Forse è proprio questo a rendere speciali queste strade. Forse sarebbe impossibile fare scaturire la fiducia e la solidità del gruppo da una condivisione che non passi anche dalla cura reciproca delle ferite, della stanchezza, della paura di non farcela.
E così passa un giorno, poi un altro e altri ancora, ritrovando ogni mattina anche quelle persone che, pur non facendo parte del nostro nucleo, hanno organizzato il percorso nello stesso modo, entrando in relazione con loro, stupendoci di quante storie diverse possano condurre a Santiago dagli Stati Uniti, dall’Irlanda, dall’Italia. E, prima ancora di avere il tempo di rendersene conto, la città ci accoglie tra suoni di cornamuse, campane e pellegrini da ogni dove.
Percorriamo gli ultimi chilometri quasi in trance, senza più la consapevolezza di quali parti del corpo ci facciano male. Ed ecco infine la cattedrale, stagliata contro il cielo in tutta la sua magnificenza. C’è chi si abbraccia, chi si stende a terra, chi piange. C’è la tomba di San Giacomo, ci sono i nostri compagni, ci siamo anche noi, forse ancora inconsapevoli di quello che siamo riusciti a fare insieme, ancora ignari del fatto che, magari, il senso siamo riusciti a trovarlo, pur cercando tutt’altro.
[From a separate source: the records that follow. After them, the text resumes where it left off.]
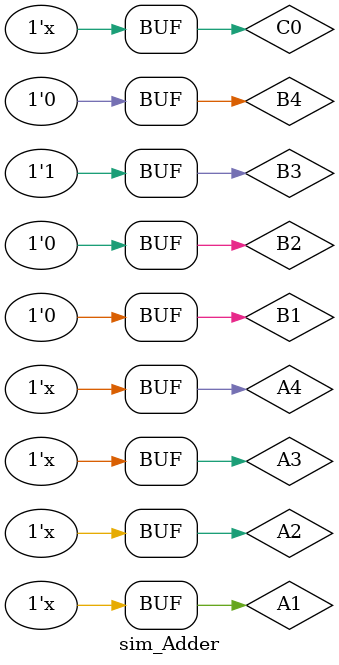
<source format=v>
`timescale 1ns / 1ps


module sim_Adder();
    //ÊäÈë
    reg A4;
    reg A3;
    reg A2;
    reg A1;
    reg B4;
    reg B3;
    reg B2;
    reg B1;
    reg C0;
    //Êä³ö
    wire F4;
    wire F3;
    wire F2;
    wire F1;
    initial begin
       {A4,A3,A2,A1} = 0;
       {B4,B3,B2,B1} = 0;
       C0 = 0;
       {B4,B3,B2,B1} = #160 1;
       {B4,B3,B2,B1} = #320 2;
       {B4,B3,B2,B1} = #480 3;
       {B4,B3,B2,B1} = #640 3;
       {B4,B3,B2,B1} = #800 4;
   end
    always #10 begin
        {A4,A3,A2,A1} <= {A4,A3,A2,A1}+1;
    end
    always #5 begin
        C0 = ~C0;
    end
    _74LS283_Adder test_74LS283(A4,A3,A2,A1,B4,B3,B2,B1,C0,F4,F3,F2,F1);
endmodule

</source>
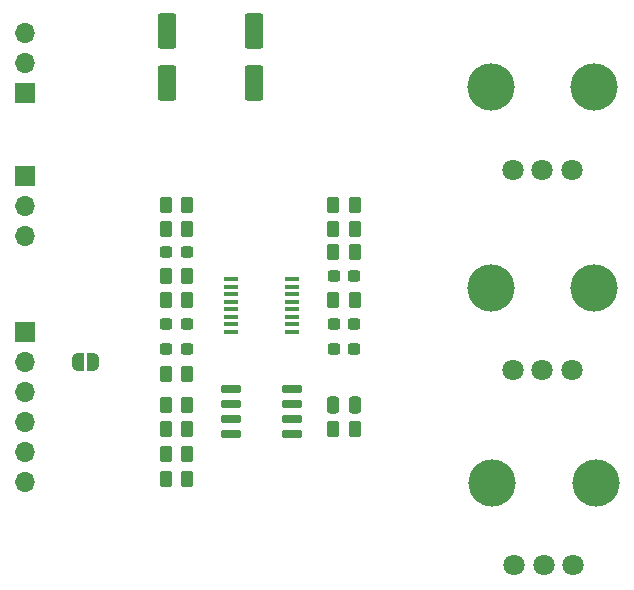
<source format=gbr>
%TF.GenerationSoftware,KiCad,Pcbnew,(6.0.11)*%
%TF.CreationDate,2023-01-31T16:53:48+00:00*%
%TF.ProjectId,Quilter,5175696c-7465-4722-9e6b-696361645f70,rev?*%
%TF.SameCoordinates,Original*%
%TF.FileFunction,Soldermask,Top*%
%TF.FilePolarity,Negative*%
%FSLAX46Y46*%
G04 Gerber Fmt 4.6, Leading zero omitted, Abs format (unit mm)*
G04 Created by KiCad (PCBNEW (6.0.11)) date 2023-01-31 16:53:48*
%MOMM*%
%LPD*%
G01*
G04 APERTURE LIST*
G04 Aperture macros list*
%AMRoundRect*
0 Rectangle with rounded corners*
0 $1 Rounding radius*
0 $2 $3 $4 $5 $6 $7 $8 $9 X,Y pos of 4 corners*
0 Add a 4 corners polygon primitive as box body*
4,1,4,$2,$3,$4,$5,$6,$7,$8,$9,$2,$3,0*
0 Add four circle primitives for the rounded corners*
1,1,$1+$1,$2,$3*
1,1,$1+$1,$4,$5*
1,1,$1+$1,$6,$7*
1,1,$1+$1,$8,$9*
0 Add four rect primitives between the rounded corners*
20,1,$1+$1,$2,$3,$4,$5,0*
20,1,$1+$1,$4,$5,$6,$7,0*
20,1,$1+$1,$6,$7,$8,$9,0*
20,1,$1+$1,$8,$9,$2,$3,0*%
%AMFreePoly0*
4,1,22,0.500000,-0.750000,0.000000,-0.750000,0.000000,-0.745033,-0.079941,-0.743568,-0.215256,-0.701293,-0.333266,-0.622738,-0.424486,-0.514219,-0.481581,-0.384460,-0.499164,-0.250000,-0.500000,-0.250000,-0.500000,0.250000,-0.499164,0.250000,-0.499963,0.256109,-0.478152,0.396186,-0.417904,0.524511,-0.324060,0.630769,-0.204165,0.706417,-0.067858,0.745374,0.000000,0.744959,0.000000,0.750000,
0.500000,0.750000,0.500000,-0.750000,0.500000,-0.750000,$1*%
%AMFreePoly1*
4,1,20,0.000000,0.744959,0.073905,0.744508,0.209726,0.703889,0.328688,0.626782,0.421226,0.519385,0.479903,0.390333,0.500000,0.250000,0.500000,-0.250000,0.499851,-0.262216,0.476331,-0.402017,0.414519,-0.529596,0.319384,-0.634700,0.198574,-0.708877,0.061801,-0.746166,0.000000,-0.745033,0.000000,-0.750000,-0.500000,-0.750000,-0.500000,0.750000,0.000000,0.750000,0.000000,0.744959,
0.000000,0.744959,$1*%
G04 Aperture macros list end*
%ADD10RoundRect,0.250000X-0.262500X-0.450000X0.262500X-0.450000X0.262500X0.450000X-0.262500X0.450000X0*%
%ADD11RoundRect,0.237500X-0.300000X-0.237500X0.300000X-0.237500X0.300000X0.237500X-0.300000X0.237500X0*%
%ADD12RoundRect,0.237500X0.300000X0.237500X-0.300000X0.237500X-0.300000X-0.237500X0.300000X-0.237500X0*%
%ADD13RoundRect,0.250000X0.262500X0.450000X-0.262500X0.450000X-0.262500X-0.450000X0.262500X-0.450000X0*%
%ADD14RoundRect,0.150000X-0.725000X-0.150000X0.725000X-0.150000X0.725000X0.150000X-0.725000X0.150000X0*%
%ADD15R,1.200000X0.400000*%
%ADD16C,1.800000*%
%ADD17C,4.000000*%
%ADD18FreePoly0,0.000000*%
%ADD19FreePoly1,0.000000*%
%ADD20R,1.700000X1.700000*%
%ADD21O,1.700000X1.700000*%
%ADD22RoundRect,0.250000X-0.250000X-0.475000X0.250000X-0.475000X0.250000X0.475000X-0.250000X0.475000X0*%
%ADD23RoundRect,0.250000X-0.550000X1.250000X-0.550000X-1.250000X0.550000X-1.250000X0.550000X1.250000X0*%
%ADD24RoundRect,0.250000X0.550000X-1.250000X0.550000X1.250000X-0.550000X1.250000X-0.550000X-1.250000X0*%
G04 APERTURE END LIST*
D10*
%TO.C,R14*%
X72087500Y-60500000D03*
X73912500Y-60500000D03*
%TD*%
D11*
%TO.C,C6*%
X57937500Y-72700000D03*
X59662500Y-72700000D03*
%TD*%
D12*
%TO.C,C5*%
X73862500Y-72700000D03*
X72137500Y-72700000D03*
%TD*%
%TO.C,C4*%
X73862500Y-70600000D03*
X72137500Y-70600000D03*
%TD*%
D11*
%TO.C,C3*%
X57937500Y-64500000D03*
X59662500Y-64500000D03*
%TD*%
%TO.C,C9*%
X72137500Y-66500000D03*
X73862500Y-66500000D03*
%TD*%
%TO.C,C7*%
X57937500Y-70600000D03*
X59662500Y-70600000D03*
%TD*%
D13*
%TO.C,R13*%
X59712500Y-74800000D03*
X57887500Y-74800000D03*
%TD*%
%TO.C,R4*%
X59712500Y-66500000D03*
X57887500Y-66500000D03*
%TD*%
D10*
%TO.C,R3*%
X57887500Y-60500000D03*
X59712500Y-60500000D03*
%TD*%
D13*
%TO.C,R2*%
X59712500Y-68500000D03*
X57887500Y-68500000D03*
%TD*%
%TO.C,R1*%
X59712500Y-62500000D03*
X57887500Y-62500000D03*
%TD*%
D14*
%TO.C,U2*%
X63425000Y-76095000D03*
X63425000Y-77365000D03*
X63425000Y-78635000D03*
X63425000Y-79905000D03*
X68575000Y-79905000D03*
X68575000Y-78635000D03*
X68575000Y-77365000D03*
X68575000Y-76095000D03*
%TD*%
D15*
%TO.C,U1*%
X68600000Y-66777500D03*
X68600000Y-67412500D03*
X68600000Y-68047500D03*
X68600000Y-68682500D03*
X68600000Y-69317500D03*
X68600000Y-69952500D03*
X68600000Y-70587500D03*
X68600000Y-71222500D03*
X63400000Y-71222500D03*
X63400000Y-70587500D03*
X63400000Y-69952500D03*
X63400000Y-69317500D03*
X63400000Y-68682500D03*
X63400000Y-68047500D03*
X63400000Y-67412500D03*
X63400000Y-66777500D03*
%TD*%
D16*
%TO.C,FREQ_OFFSET1*%
X87300000Y-57500000D03*
X89800000Y-57500000D03*
X92300000Y-57500000D03*
D17*
X85400000Y-50500000D03*
X94200000Y-50500000D03*
%TD*%
D16*
%TO.C,Q_CTRL1*%
X87300000Y-74500000D03*
X89800000Y-74500000D03*
X92300000Y-74500000D03*
D17*
X85400000Y-67500000D03*
X94200000Y-67500000D03*
%TD*%
D16*
%TO.C,V_OCT1*%
X87400000Y-91000000D03*
X89900000Y-91000000D03*
X92400000Y-91000000D03*
D17*
X85500000Y-84000000D03*
X94300000Y-84000000D03*
%TD*%
D13*
%TO.C,R12*%
X73912500Y-68500000D03*
X72087500Y-68500000D03*
%TD*%
D10*
%TO.C,R11*%
X72087500Y-62500000D03*
X73912500Y-62500000D03*
%TD*%
D13*
%TO.C,R10*%
X72087500Y-64500000D03*
X73912500Y-64500000D03*
%TD*%
D10*
%TO.C,R9*%
X59712500Y-77400000D03*
X57887500Y-77400000D03*
%TD*%
%TO.C,R8*%
X59712500Y-83700000D03*
X57887500Y-83700000D03*
%TD*%
D13*
%TO.C,R7*%
X59712500Y-81600000D03*
X57887500Y-81600000D03*
%TD*%
%TO.C,R6*%
X59712500Y-79500000D03*
X57887500Y-79500000D03*
%TD*%
D10*
%TO.C,R5*%
X72087500Y-79500000D03*
X73912500Y-79500000D03*
%TD*%
D18*
%TO.C,JP1*%
X50450000Y-73800000D03*
D19*
X51750000Y-73800000D03*
%TD*%
D20*
%TO.C,J3*%
X46000000Y-51000000D03*
D21*
X46000000Y-48460000D03*
X46000000Y-45920000D03*
%TD*%
D20*
%TO.C,J2*%
X46000000Y-58000000D03*
D21*
X46000000Y-60540000D03*
X46000000Y-63080000D03*
%TD*%
D20*
%TO.C,J1*%
X46000000Y-71250000D03*
D21*
X46000000Y-73790000D03*
X46000000Y-76330000D03*
X46000000Y-78870000D03*
X46000000Y-81410000D03*
X46000000Y-83950000D03*
%TD*%
D22*
%TO.C,C8*%
X72050000Y-77400000D03*
X73950000Y-77400000D03*
%TD*%
D23*
%TO.C,C2*%
X65400000Y-45800000D03*
X65400000Y-50200000D03*
%TD*%
D24*
%TO.C,C1*%
X58000000Y-45800000D03*
X58000000Y-50200000D03*
%TD*%
M02*

</source>
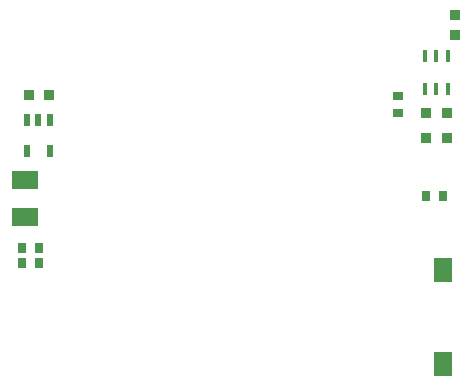
<source format=gtp>
G04*
G04 #@! TF.GenerationSoftware,Altium Limited,Altium Designer,21.5.1 (32)*
G04*
G04 Layer_Color=8421504*
%FSLAX25Y25*%
%MOIN*%
G70*
G04*
G04 #@! TF.SameCoordinates,038A9873-0345-4B3A-900E-8F7FEBA65CAA*
G04*
G04*
G04 #@! TF.FilePolarity,Positive*
G04*
G01*
G75*
%ADD15R,0.05906X0.07874*%
%ADD16R,0.03150X0.03347*%
%ADD17R,0.03800X0.03500*%
%ADD18R,0.03500X0.03800*%
%ADD19R,0.01772X0.03937*%
%ADD20R,0.03347X0.03150*%
%ADD21R,0.09055X0.06299*%
%ADD22R,0.02165X0.03937*%
D15*
X147100Y43600D02*
D03*
X147178Y12369D02*
D03*
D16*
X12374Y50952D02*
D03*
X6625D02*
D03*
X141426Y68300D02*
D03*
X147174D02*
D03*
X6601Y45960D02*
D03*
X12349D02*
D03*
D17*
X141500Y87700D02*
D03*
X148400D02*
D03*
X141500Y96100D02*
D03*
X148400D02*
D03*
X9000Y102000D02*
D03*
X15900D02*
D03*
D18*
X151100Y121900D02*
D03*
Y128800D02*
D03*
D19*
X148640Y114900D02*
D03*
X144900Y114900D02*
D03*
X141160D02*
D03*
X141160Y103900D02*
D03*
X144900D02*
D03*
X148640D02*
D03*
D20*
X132100Y96100D02*
D03*
Y101848D02*
D03*
D21*
X7700Y73702D02*
D03*
Y61498D02*
D03*
D22*
X15940Y93600D02*
D03*
X12200D02*
D03*
X8460D02*
D03*
Y83364D02*
D03*
X15940D02*
D03*
M02*

</source>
Che non è un caso che abbiamo seguito un itinerario uniti come fratelli da Roma a Santiago, da Santiago a Roma, congiungendo nella nostra strada le due città, sin dal Medioevo considerate tappe finali dei pellegrinaggi religiosi.
Il nostro cammino ha tracciato una linea da una tomba all’altra, le uniche due di cui si abbia assoluta certezza, di due apostoli che, millenni prima di noi e in terre lontane, hanno camminato per anni, seguendo un uomo che portava in giro la Parola da cui lui stesso si era incarnato. «Se voi avete fatto il Cammino di Santiago senza rendervi conto che qui c’è un amico di Gesù, uno che ha potuto guardarlo, parlare con lui, ogni vostro sforzo sarà stato inutile. Se nell’abbracciare la sua statua o fermarvi davanti alla sua tomba non proverete a pregare per chi vi ha fatto del male, a perdonarlo, a scaricare qui tutti i pesi e le fatiche che portate con voi, vi rimarrà soltanto la soddisfazione di un trekking e qualche souvenir. Ma questo posto è molto di più», dice don Fabio.
Siamo arrivati a Santiago di Compostela il primo settembre. È difficile associare alla fine di un percorso una data che, normalmente, simboleggia soprattutto nuovi inizi e nuove sfide da intraprendere. Eppure, stando qui, ci rendiamo conto immediatamente che anche noi siamo costretti a fermarci, a prenderci una pausa e capire cosa abbiamo imparato, per poi ripartire con ancora più forza nel giro di boa del nostro progetto in Caritas Italiana. Facendo leva sugli scambi creati e i legami costituiti, ognuno dei giovani volontari coinvolto in questa esperienza potrà ricominciare a lavorare con nuove consapevolezze, portando avanti la sua missione di servizio con determinazione e abnegazione.